Our intimacy with Meyer, on the other hand, grows in moments such as a random phone call from a man looking for a dentist named Myron Ostrower. Synapses fire: Meyer recalls his stepfather, a dentist named Irwin Ostrower who refused to use gas while filling his step-children’s cavities and whose ego was bruised when, as adults, they went to different dentists. He recalls his stepfather’s diagnosis with Parkinson’s, the slow loss of patients as he practiced with shaking hands, and emptying Irwin’s office with his sister. The chapter ends with this oddly chilling sentence: “Meyer, after his stepfather died, kept one of the mouth mirrors, which he’d never used for anything, a curette for his nails, and two forceps, which he uses sometimes as pliers or to retrieve things like paperclips that have fallen under the space bar or keys on his typewriter.” Perhaps the shivers come from a sudden intrusion of reality. For the bulk of the book, Meyer, with his relentless if unproductive imagining, shields us from that.

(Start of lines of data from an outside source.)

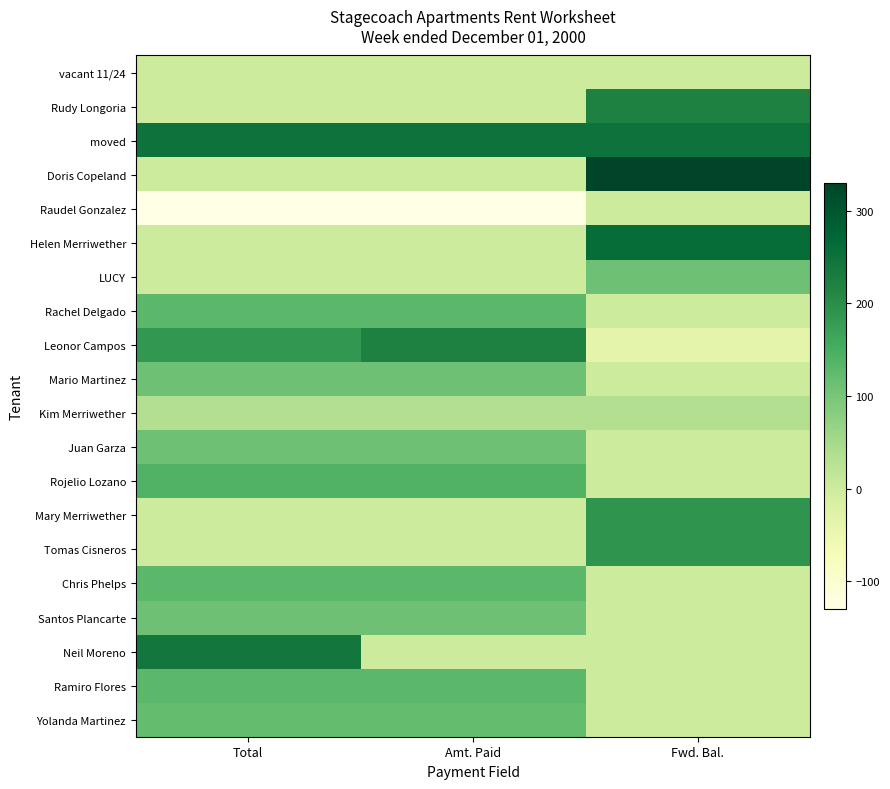

Between Total and Amt. Paid, which is larger?

Total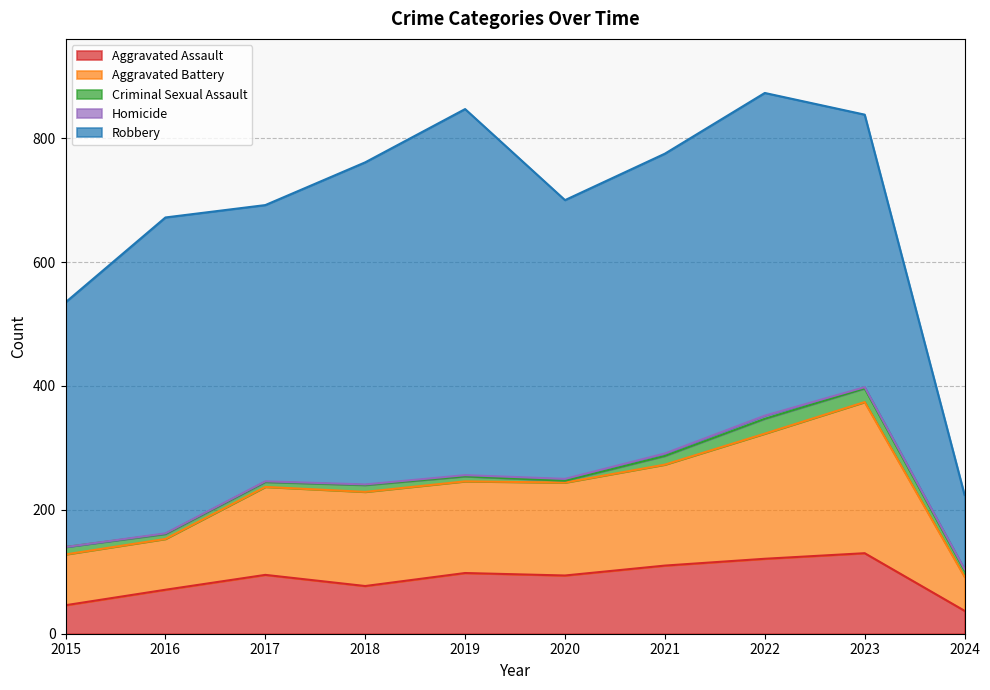

How many interior local valleys does the Aggravated Battery series have?

1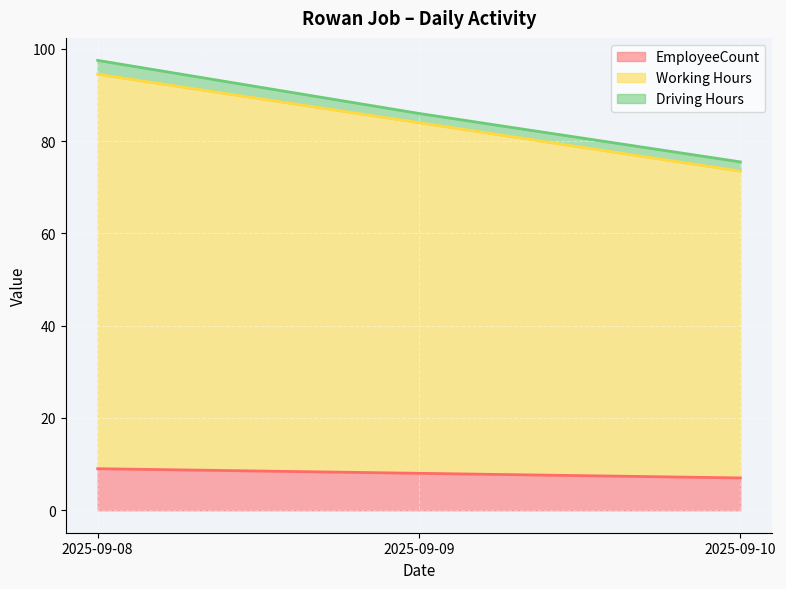

How many values in the EmployeeCount series are below 8?

1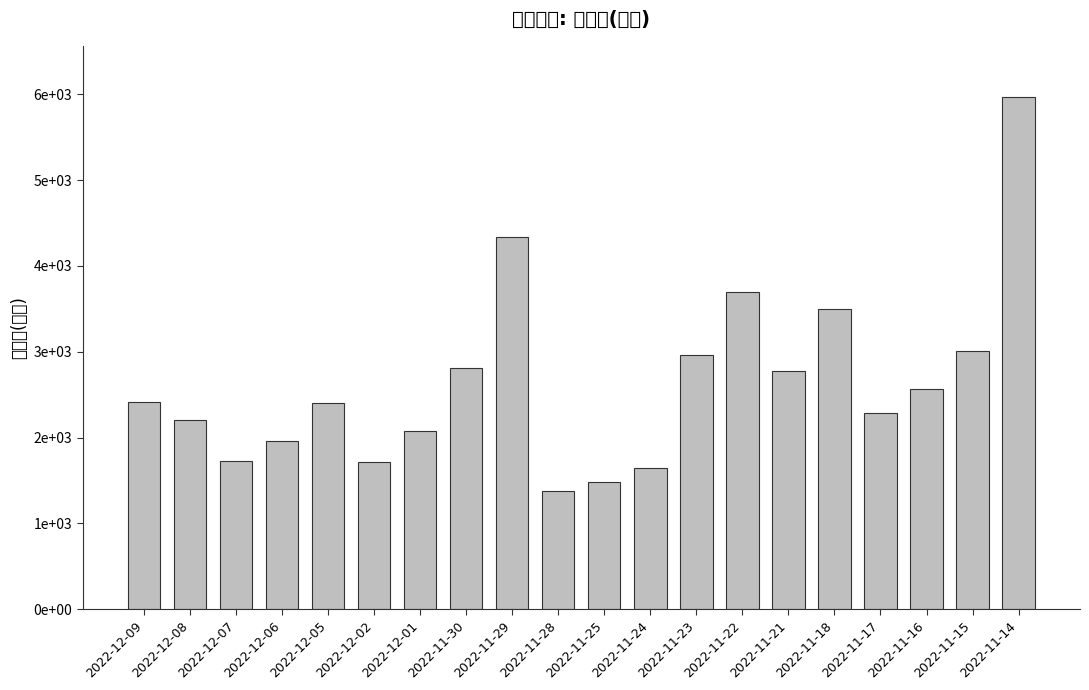

True or false: the data shows 3894 at 2022-12-08.

False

From what, though? Well, it ruins nothing to say that between its preoccupation with death and its protagonist’s exhaustion with old material, the true subject of Meyer is not writer’s block but mortality. “To see what is in front of one’s nose requires a constant struggle,” George Orwell once wrote, and our hero is staring down death, unfettered by sentiment or cynicism. When Meyer does this best, he creates a seamless, real world that we forget is twice removed from the flesh and blood holding open the pages. Look at this scene, completely imagined by Meyer, in which he’s caught staring at a stranger and then apologizing for his bad manners with a clichéd excuse. The woman, not fooled, says to Meyer:

“Listen, I don’t mean to be rude either, but I saw you looking at me a number of times tonight, and it didn’t appear to be the way you said it was—the do-I-know-her story—and I just have to say I’m not interested.” “You mean in me?” and she says “Come on; really.” “Okay, you’re right. My story is bullshit, though I am a teacher and I have had a couple thousand students, half of them women, and I admit I was and am interested in you. But the age difference, not to say my stupidity in acting out, and I don’t even know if I have the expression right, my absurd fantasies sometimes—too much for you, true?” “To be honest, the age difference is huge. Even if I wasn’t with someone now, I’d never consider seeing a man so much older than I. I would, though, if I thought him interesting, and I’m not saying I think you are, except for your honesty, and that could be a part of the whole act too, have a coffee with that person or meet him for a harmless lunch.” “So have coffee with me one day or a harmless lunch.” “Too late for that now. Excuse me, and good talking to you,” and she sticks out her hand to shake. “My name’s Meyer, by the way. Meyer Dumbo Ostrower,” he says, shaking her hand, and she says “Funny,” smiles as if she did think what he said was funny, and goes into the living room.

The brilliance of this scene isn’t so much found on the page, though it’s there too: sharp prose, biting dialogue, a desperate older man with whom the reader empathizes helplessly, an understandably exasperated younger woman forced to spell out her rejection in sans serif capital letters the size of the Hollywood sign. It hurts, but by this point in the book Meyer is like an uncle, and at this point in the scene he’s imagining, he’s a drunk uncle in the grand tradition. Like Sir Toby Belch, he deserves what he gets. Unlike the scurrilous rascal of Twelfth Night, however, he’s honest. Even if he ends up being cast as a pathetic geezer in his imaginings, the imagining itself helps. Meyer battles anxiety in the face of an increasingly imminent end, and this ultimate procrastination of the original deadline might have led to the only flaw of the book, a jarringly long final chapter. Then again, by then, goodbye is something all of us—Meyer, Dixon, and his readers—will be comfortable postponing for just a bit longer.